Aufgabe — Gib bitte die Zeilen unten unverändert wieder. Beginne mit der ersten Zeile und höre nach der Zeile auf, die "text at (526, 1254)" enthält; diese Zeile gehört noch dazu.

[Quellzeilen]

■ ■ ■ ■

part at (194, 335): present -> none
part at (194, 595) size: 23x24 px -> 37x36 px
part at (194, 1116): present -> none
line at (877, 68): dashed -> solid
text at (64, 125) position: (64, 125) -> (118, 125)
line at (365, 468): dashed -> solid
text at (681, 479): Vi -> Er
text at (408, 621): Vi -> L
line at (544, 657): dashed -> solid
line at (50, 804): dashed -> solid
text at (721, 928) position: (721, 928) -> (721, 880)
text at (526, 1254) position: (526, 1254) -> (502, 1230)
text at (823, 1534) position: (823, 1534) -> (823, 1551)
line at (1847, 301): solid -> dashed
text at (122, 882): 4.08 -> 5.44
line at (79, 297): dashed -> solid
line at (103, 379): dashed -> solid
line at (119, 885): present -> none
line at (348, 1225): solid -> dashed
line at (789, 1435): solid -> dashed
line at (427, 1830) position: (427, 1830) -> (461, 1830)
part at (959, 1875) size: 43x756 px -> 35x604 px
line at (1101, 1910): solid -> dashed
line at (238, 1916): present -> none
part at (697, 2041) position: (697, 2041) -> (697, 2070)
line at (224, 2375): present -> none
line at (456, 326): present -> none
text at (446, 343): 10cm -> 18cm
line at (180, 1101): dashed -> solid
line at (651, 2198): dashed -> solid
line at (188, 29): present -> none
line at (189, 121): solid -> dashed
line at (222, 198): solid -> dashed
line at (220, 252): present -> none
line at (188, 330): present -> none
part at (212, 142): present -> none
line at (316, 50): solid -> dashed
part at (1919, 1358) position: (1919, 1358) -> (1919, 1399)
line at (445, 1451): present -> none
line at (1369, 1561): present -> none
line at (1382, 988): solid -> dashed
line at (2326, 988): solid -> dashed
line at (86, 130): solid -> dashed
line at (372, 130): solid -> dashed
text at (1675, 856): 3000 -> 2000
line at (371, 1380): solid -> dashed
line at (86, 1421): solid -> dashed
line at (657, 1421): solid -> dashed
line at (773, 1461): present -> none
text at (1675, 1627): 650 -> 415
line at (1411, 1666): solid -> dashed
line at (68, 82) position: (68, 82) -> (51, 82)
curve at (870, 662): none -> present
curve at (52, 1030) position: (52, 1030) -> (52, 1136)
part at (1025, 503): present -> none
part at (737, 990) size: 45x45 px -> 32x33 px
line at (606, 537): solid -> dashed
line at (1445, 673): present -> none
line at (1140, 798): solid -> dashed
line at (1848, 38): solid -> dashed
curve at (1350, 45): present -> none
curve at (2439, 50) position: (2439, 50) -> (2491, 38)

■ ■ ■ ■

Lösung —
part at (194, 335): present -> none
part at (194, 595) size: 23x24 px -> 37x36 px
part at (194, 1116): present -> none
line at (877, 68): dashed -> solid
text at (64, 125) position: (64, 125) -> (118, 125)
line at (365, 468): dashed -> solid
text at (681, 479): Vi -> Er
text at (408, 621): Vi -> L
line at (544, 657): dashed -> solid
line at (50, 804): dashed -> solid
text at (721, 928) position: (721, 928) -> (721, 880)
text at (526, 1254) position: (526, 1254) -> (502, 1230)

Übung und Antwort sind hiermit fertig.